Heute: Umbauarbeiten seit 300 Jahren!
Liebe Mitflaneure!
Wenn man Ihren Flaneur fragt, wo in Berlin er seiner Lieblingsbeschäftigung am einfachsten nachgehen kann, muss er nicht lange nachdenken. Sondern wird gleich und mit voller Überzeugung sagen: „Am Potsdamer Platz!“
Anfang des 18. Jahrhunderts lag der Potsdamer Platz unmittelbar vor der damaligen Stadtmauer und wurde schnell zum Verkehrsknotenpunkt, der Ostpreußen mit dem Rheinland verband.
Um 1900 wurde die Polizei hier mit den ersten Verkehrsstaus konfrontiert. 1902 konnte man erstmals in eine U-Bahn steigen, und ab 1924 stand hier eine Verkehrsampel.
Es mussten allerdings noch zwei Weltkriege und der Bau einer Mauer überstanden werden, bis Ihr Flaneur den Potsdamer Platz erstmalig betrat. Das geschah Mitte der 1980er Jahre. Im Januar 1987 bezog er eine Wohnung im „Bellevue Tower“, dem vielleicht hässlichsten Gebäude, das in der Stadt jemals errichtet wurde. Knapp 30 Quadratmeter pro Wohneinheit, besiedelt von wimmelnden Kakerlaken und ungefähr 100 Meter von der Mauer entfernt.

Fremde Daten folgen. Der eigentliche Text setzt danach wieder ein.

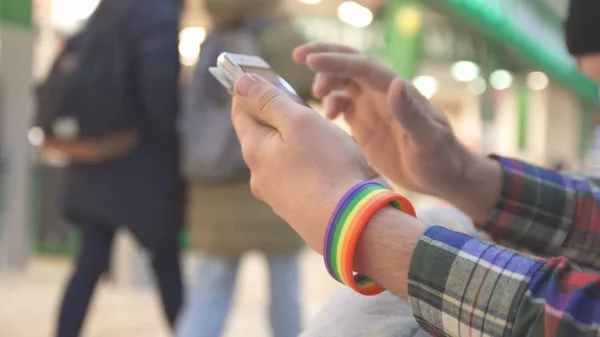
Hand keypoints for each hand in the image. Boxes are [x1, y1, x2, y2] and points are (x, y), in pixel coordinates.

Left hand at [231, 74, 370, 251]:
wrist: (353, 223)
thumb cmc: (328, 167)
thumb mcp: (299, 121)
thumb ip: (268, 100)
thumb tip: (240, 83)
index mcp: (255, 150)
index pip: (240, 111)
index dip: (250, 91)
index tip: (264, 77)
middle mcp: (260, 176)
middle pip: (261, 135)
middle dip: (277, 116)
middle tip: (300, 103)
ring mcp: (278, 196)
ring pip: (281, 157)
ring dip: (296, 141)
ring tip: (322, 134)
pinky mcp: (298, 208)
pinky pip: (298, 177)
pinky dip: (308, 164)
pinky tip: (330, 164)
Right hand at [293, 43, 473, 197]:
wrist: (443, 176)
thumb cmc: (441, 159)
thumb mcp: (428, 139)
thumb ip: (412, 113)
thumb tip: (396, 82)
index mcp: (396, 92)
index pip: (362, 67)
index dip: (336, 61)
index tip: (310, 60)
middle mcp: (382, 94)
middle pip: (350, 64)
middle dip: (325, 56)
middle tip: (298, 56)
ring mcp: (373, 107)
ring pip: (343, 82)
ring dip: (326, 82)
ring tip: (315, 96)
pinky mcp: (365, 124)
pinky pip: (342, 105)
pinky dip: (329, 104)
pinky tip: (326, 117)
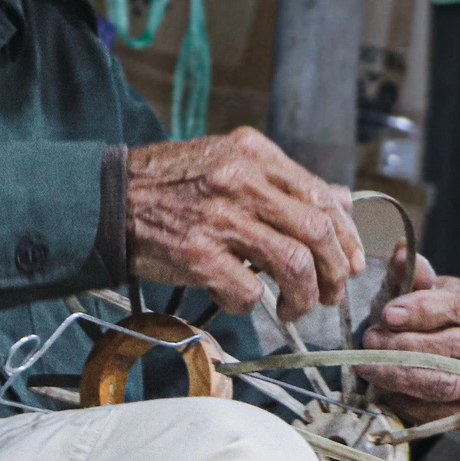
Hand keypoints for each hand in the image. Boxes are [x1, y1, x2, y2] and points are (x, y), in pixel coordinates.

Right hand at [128, 127, 364, 320]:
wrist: (107, 199)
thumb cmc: (169, 184)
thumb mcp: (229, 163)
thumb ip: (283, 182)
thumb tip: (340, 200)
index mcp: (253, 153)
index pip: (321, 196)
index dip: (346, 236)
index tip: (352, 261)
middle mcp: (241, 180)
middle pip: (316, 231)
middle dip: (335, 270)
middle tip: (332, 292)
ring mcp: (219, 218)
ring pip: (294, 264)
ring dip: (304, 295)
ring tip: (296, 307)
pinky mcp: (197, 255)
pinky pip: (248, 291)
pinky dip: (253, 305)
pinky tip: (243, 302)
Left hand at [358, 253, 459, 425]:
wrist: (436, 348)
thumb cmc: (427, 310)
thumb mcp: (417, 286)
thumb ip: (410, 272)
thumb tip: (401, 253)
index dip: (426, 311)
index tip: (389, 314)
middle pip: (456, 348)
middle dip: (406, 345)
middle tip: (370, 340)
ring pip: (445, 383)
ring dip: (400, 374)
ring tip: (367, 364)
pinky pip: (436, 412)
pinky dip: (404, 399)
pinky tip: (381, 386)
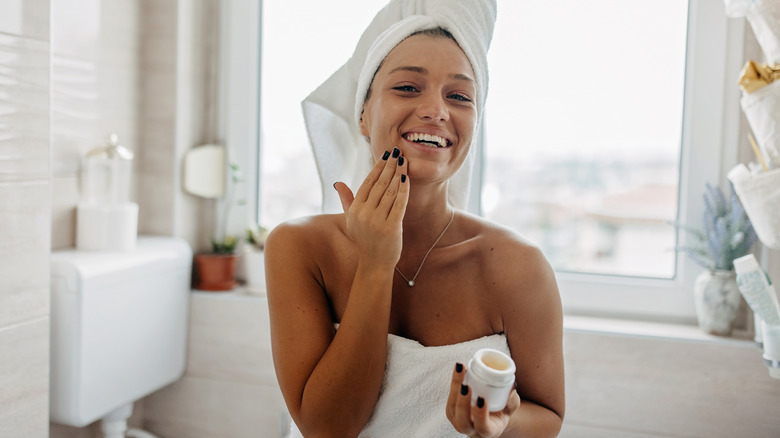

Die fiel 1989. Plötzlich hatte Ihr Flaneur freie Sicht auf Weltgeschichte, die direkt vor seinem Fenster geschah. Ein halbes Jahr lang war keine Banane zu bekommen. Dafür hatte man vom Dach aus freie Sicht auf die Wiederaufführung von Pink Floyds „The Wall“. Und Anja war zu Gast. Und Tanja. Und Iris. Keiner kam vor vier Uhr morgens ins Bett. Alles schien möglich in dieser Zeit. Außer Bananen zu bekommen natürlich. Der Platz wurde zur hässlichen Brache. Ihr Flaneur mietete für 60 Mark pro Monat eine Wohnung im Prenzlauer Berg. Wie eigentlich alle damals.
Der Potsdamer Platz wurde von Investoren an sich gerissen, die Ihr Flaneur für unheilbar böse hielt. Auch diese Meinung hatte damals jeder. Wenn er mit Ihrem Berichterstatter befreundet war.
In letzter Zeit geschieht nun etwas völlig Unglaubliches: Der Potsdamer Platz scheint eine Gestalt angenommen zu haben, die seine Planer in den vergangenen Jahrzehnten vor Augen hatten. Marlene-Dietrich-Platz, Atrium Tower, sogar das Sony Center wirkt mit seiner Überdachung und den sich aneinander reihenden Großkinos geradezu harmonisch.
Harmonie? In der Innenstadt von Berlin? Ihr Flaneur kann es noch gar nicht glauben. Aber dieses Kunststück scheint Kreise zu ziehen. Der sich direkt anschließende Leipziger Platz wurde mittlerweile mit viel Geld und konkreten Plänen umgebaut. Und wieder scheint es zu gelingen.
Verwirrt beschließt der Flaneur, sich ein Känguru-Steak zu genehmigen. Vielleicht wird er sogar Anja anrufen und dazu einladen. Oder Tanja. Oder Iris? Es scheint wieder vieles möglich zu sein in Berlin.